While the game certainly demands the violent defeat of many a monstrosity, the Entertainment Software Rating Board’s warning of Silent Hill 2’s “blood and gore” so entirely misses the point that it almost becomes a black joke: Silent Hill 2’s greatest moments of shock and unease -- and there are some whoppers -- come not from its depictions of physical violence or grue, but from its powerful, twisted story and presentation. Alive and crawling with disturbingly eerie, fluid graphics courtesy of the Playstation 2 console, Silent Hill 2 pulls absolutely no punches, be they visual, aural, emotional or psychological: The first time James encounters something that shouldn’t walk free in a sane world, his only handy defensive implement is a board with a nail through it -- and his only option is to beat the abomination to death, to the accompaniment of brutally wet sound-effects. But that’s as nothing to what follows; James encounters a handful of other lost individuals, including a young woman named Maria who almost exactly resembles James’ late Mary. This enigmatic but undeniably real lookalike -- by turns vulnerable, teasing, whorish, shrewish and innocent -- turns James’ already-surreal quest into a relentless, self-recriminating push into very personal hells where violent physical battles with half-human things are punctuated with the internal struggles and honest-to-God
wrenching revelations of the various characters.

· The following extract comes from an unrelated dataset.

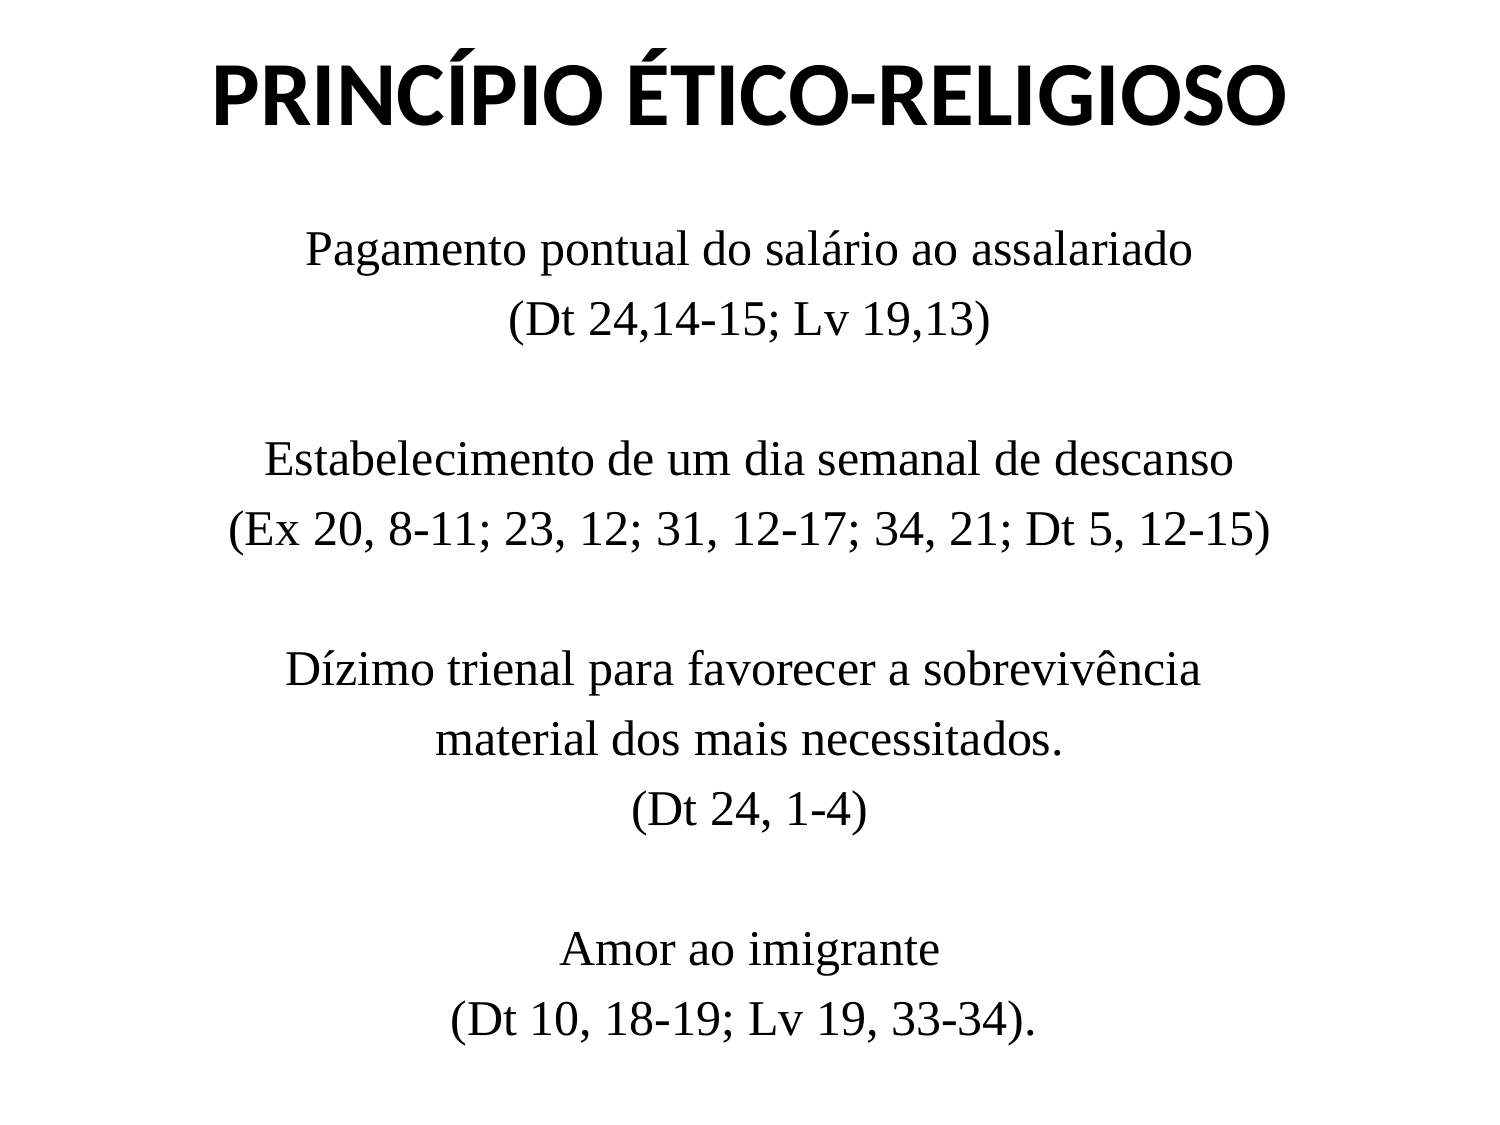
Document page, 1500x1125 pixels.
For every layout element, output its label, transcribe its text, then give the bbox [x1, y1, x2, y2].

list Pagamento pontual do salário ao assalariado (Dt 24,14-15; Lv 19,13) Estabelecimento de um dia semanal de descanso (Ex 20, 8-11; 23, 12; 31, 12-17; 34, 21; Dt 5, 12-15) Dízimo trienal para favorecer a sobrevivência material dos mais necessitados. (Dt 24, 1-4) Amor ao imigrante (Dt 10, 18-19; Lv 19, 33-34). [29, 208, 1471, 1094]
title PRINCÍPIO ÉTICO-RELIGIOSO [75, 0, 1425, 183]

All the while the ambient soundtrack gets eerier, the hallways get darker, the player’s health and ammunition run lower, and the hysterical, insectile shriek of static heralds approaching doom as the player battles through Silent Hill…for one more chance to get it right. Through the darkness and dread, Silent Hill 2 manages to impart a message of terrible beauty, one that flies in the faces of personal demons and occasionally triumphs... if only the player can last that long.